Day two sucked. I had to go to the gym before work today. I think that's what did it. Gah.... Tired, cranky, annoyed with the bus driver who left 8 mins late... grr. I wanted carbs so badly.. chocolate... would have tasted so god damed good. But... I resisted. Barely. I wanted Ice cream, I even thought about bribing the girl I was working with. Ice cream for a ride home. But instead I asked her to remind me of my 21 goal.

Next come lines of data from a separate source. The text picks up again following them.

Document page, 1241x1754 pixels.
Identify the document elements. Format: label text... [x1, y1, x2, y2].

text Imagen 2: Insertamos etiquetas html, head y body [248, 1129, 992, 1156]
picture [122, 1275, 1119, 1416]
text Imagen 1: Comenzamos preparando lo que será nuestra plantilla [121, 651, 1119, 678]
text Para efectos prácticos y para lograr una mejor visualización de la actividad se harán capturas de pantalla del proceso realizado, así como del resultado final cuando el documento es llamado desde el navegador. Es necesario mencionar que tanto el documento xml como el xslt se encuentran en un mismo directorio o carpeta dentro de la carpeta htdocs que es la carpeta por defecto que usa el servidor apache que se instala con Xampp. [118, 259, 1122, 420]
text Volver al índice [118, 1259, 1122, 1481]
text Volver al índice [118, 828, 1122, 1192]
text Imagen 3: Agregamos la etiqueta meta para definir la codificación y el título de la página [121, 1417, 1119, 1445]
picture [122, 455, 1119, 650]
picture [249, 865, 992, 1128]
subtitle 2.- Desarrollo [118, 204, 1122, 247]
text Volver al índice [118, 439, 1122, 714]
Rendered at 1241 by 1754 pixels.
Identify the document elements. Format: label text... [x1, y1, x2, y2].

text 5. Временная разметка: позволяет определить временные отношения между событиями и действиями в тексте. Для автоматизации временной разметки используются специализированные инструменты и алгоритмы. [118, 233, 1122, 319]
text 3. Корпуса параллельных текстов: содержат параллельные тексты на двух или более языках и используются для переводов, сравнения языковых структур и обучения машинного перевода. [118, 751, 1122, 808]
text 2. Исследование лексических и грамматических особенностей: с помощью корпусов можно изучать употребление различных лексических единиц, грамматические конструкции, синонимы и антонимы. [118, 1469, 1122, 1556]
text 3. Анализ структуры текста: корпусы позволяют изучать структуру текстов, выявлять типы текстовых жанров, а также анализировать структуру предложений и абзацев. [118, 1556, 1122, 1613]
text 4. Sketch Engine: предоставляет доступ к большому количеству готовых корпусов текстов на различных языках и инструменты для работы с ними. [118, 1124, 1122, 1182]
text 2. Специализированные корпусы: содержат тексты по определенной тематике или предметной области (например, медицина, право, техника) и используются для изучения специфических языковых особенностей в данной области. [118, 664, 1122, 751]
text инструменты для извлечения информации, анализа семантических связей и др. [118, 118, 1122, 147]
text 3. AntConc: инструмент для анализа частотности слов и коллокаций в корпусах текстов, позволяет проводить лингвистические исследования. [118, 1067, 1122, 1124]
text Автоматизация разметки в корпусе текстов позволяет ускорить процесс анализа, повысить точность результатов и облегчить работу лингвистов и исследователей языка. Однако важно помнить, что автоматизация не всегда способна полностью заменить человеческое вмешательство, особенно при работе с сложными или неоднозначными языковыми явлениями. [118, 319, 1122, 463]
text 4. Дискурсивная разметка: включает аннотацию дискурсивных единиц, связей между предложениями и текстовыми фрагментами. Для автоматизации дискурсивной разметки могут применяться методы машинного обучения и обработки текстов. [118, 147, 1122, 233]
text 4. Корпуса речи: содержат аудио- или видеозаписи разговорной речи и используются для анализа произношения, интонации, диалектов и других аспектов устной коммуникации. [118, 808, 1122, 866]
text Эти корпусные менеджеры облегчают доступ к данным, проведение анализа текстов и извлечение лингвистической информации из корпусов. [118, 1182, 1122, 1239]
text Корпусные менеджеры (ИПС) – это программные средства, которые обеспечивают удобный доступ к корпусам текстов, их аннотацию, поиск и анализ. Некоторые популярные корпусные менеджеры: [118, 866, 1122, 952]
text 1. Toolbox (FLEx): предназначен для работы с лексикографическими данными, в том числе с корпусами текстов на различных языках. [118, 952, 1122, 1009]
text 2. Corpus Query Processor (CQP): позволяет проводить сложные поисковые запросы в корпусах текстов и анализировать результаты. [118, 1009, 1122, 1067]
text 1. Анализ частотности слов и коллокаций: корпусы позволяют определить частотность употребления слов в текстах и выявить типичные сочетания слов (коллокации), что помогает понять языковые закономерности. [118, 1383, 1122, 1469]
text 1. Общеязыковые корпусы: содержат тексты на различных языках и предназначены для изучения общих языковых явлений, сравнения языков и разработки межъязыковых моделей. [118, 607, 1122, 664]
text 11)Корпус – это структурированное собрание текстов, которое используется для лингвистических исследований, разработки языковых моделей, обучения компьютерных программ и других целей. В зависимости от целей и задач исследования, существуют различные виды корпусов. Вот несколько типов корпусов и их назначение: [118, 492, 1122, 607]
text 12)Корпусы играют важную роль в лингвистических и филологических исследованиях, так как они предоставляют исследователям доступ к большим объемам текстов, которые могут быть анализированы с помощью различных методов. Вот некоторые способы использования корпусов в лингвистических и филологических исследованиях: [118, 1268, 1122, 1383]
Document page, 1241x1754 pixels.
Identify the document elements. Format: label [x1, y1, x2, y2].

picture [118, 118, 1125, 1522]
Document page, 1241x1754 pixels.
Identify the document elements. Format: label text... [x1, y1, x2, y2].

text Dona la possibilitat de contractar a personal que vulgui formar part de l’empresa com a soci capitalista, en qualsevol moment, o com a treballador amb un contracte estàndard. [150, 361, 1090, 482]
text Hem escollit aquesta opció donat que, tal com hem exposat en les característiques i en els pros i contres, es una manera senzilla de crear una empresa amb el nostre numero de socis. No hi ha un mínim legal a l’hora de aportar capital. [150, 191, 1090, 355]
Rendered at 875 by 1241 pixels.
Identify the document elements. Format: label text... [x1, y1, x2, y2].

I'm not a complete emotional eater. It's a stress/cranky = chocolate good. I don't eat when I'm sad, or happy or anything else. It's cranky. A friend told me about a client of hers. She got homework. "Name your emotions." When Ever She goes to the pantry she has to name her emotion driving her there. Chances are it's not hunger. So, that panging desire for chocolate was named as Cranky and I want to kill people. Oie. But... what evs. I named it. I went for a smoke on my break, I came back still tired, but I plugged through and ate carrots.
I still want Ice cream... And I need to go grocery shopping. I'm running out of nuts. I probably have about one serving of pecans left.
Hmm breakfast:
2 eggs
toast with marge
I work from 11-3... it'll be a weird shift. I'll bag up some berries, toss some yogurt in the bag... ick, I might have to eat the cherry ones. I sooo need to go shopping. And also clean out the fridge.
I've had a headach all day... I don't usually get them. I'm so thinking this is withdrawls from all the refined sugar I've been enjoying the last while. My family wants to go to red lobster on thurs. I'm eating cucumbers all day. But I can stick to my plan. I mean, I avoid the pasta, I spend a little extra time at the gym, I avoid the tasty tasty.. omg so tasty buns... or I have no carbs the rest of the day. Lordy.
I can't even think about what's in my fridge to plan out my day. There's lettus... a salad will be involved.
Over all sucess, but I wanted to fail so many times.